No one who has followed the protracted talks over the past 12 months seriously expects the respective sets of negotiators to achieve any breakthrough as they settle down to three days of haggling in London over the existing, highly restrictive treaty governing air services between the two countries.
The position of each side is well established. Britain is not prepared to allow American carriers further access to the UK market until the restrictions on foreign ownership of US airlines are eased - which would require the approval of Congress.
The US is equally implacable in insisting that it will not lift these restrictions without the immediate and prior guarantee of increased flying rights into, through and beyond the UK, starting with more access to Heathrow.
It was this stand-off that scuppered attempts to strike a deal in the dying days of the Bush administration. This time, however, things are slightly different. Last year the big three US carriers - American, United and Delta - presented a common front. Four months on, they are divided.
American Airlines says it will not be satisfied with anything less than complete liberalisation and warns darkly that in the absence of an agreement the US may well terminate the present Bermuda 2 treaty.

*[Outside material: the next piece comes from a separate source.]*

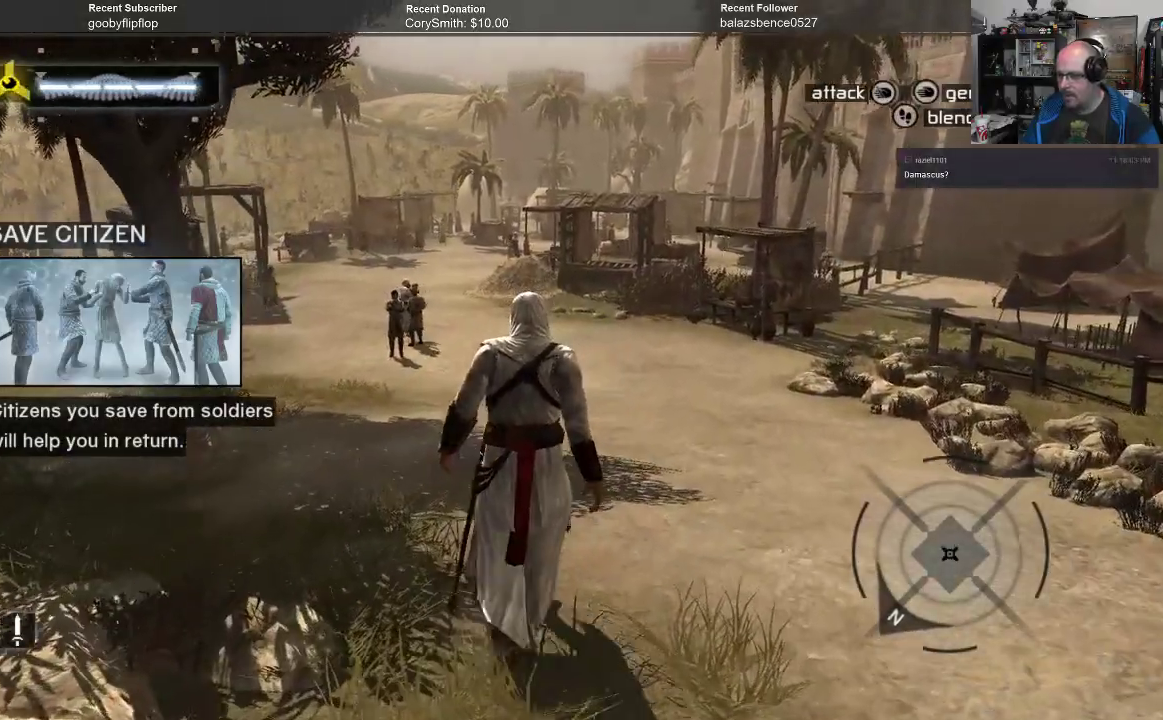
{"buttons": [], "left_stick": "up", "right_stick": "center", "events": []}
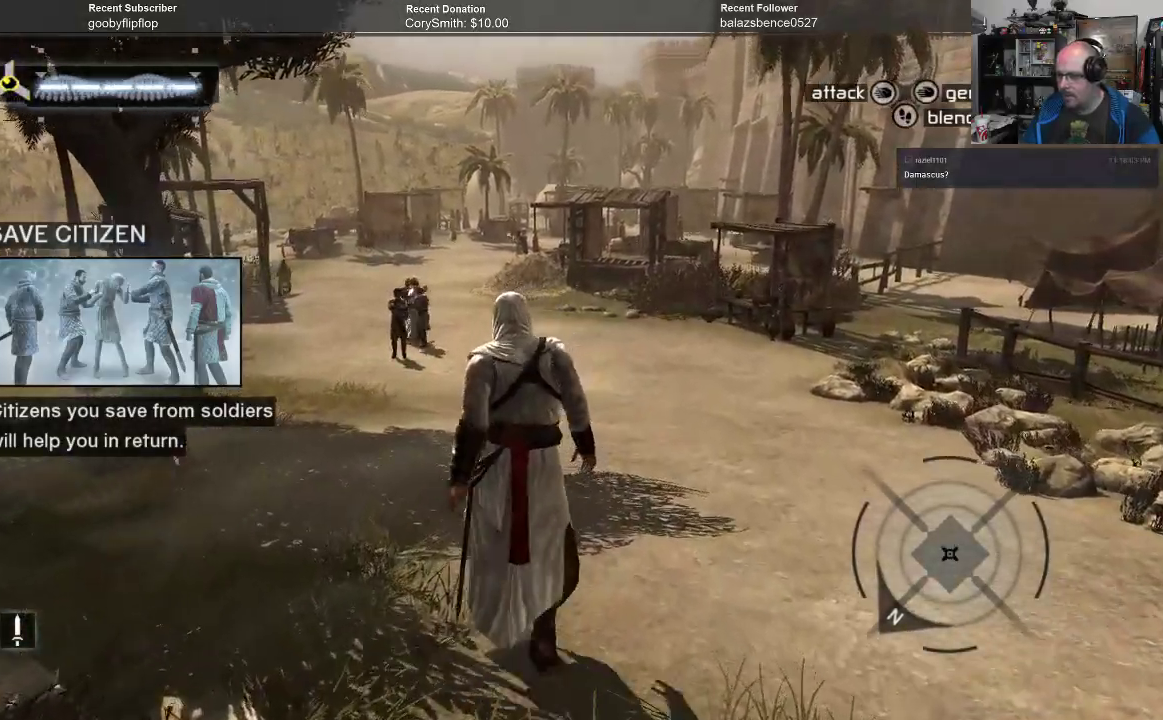
{"buttons": [], "left_stick": "up", "right_stick": "center", "events": []}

United Airlines, on the other hand, would probably be bought off provided it was granted rights to begin flying between Heathrow and its hub airport, Chicago.
Since the existing treaty favours British carriers more than their American counterparts the incentive, from the UK point of view, to renegotiate it is limited. With the three US carriers at odds, there is every opportunity to divide and rule.
Meanwhile, British Airways can sit pretty in the knowledge that competition from the real threat will remain inhibited for some time.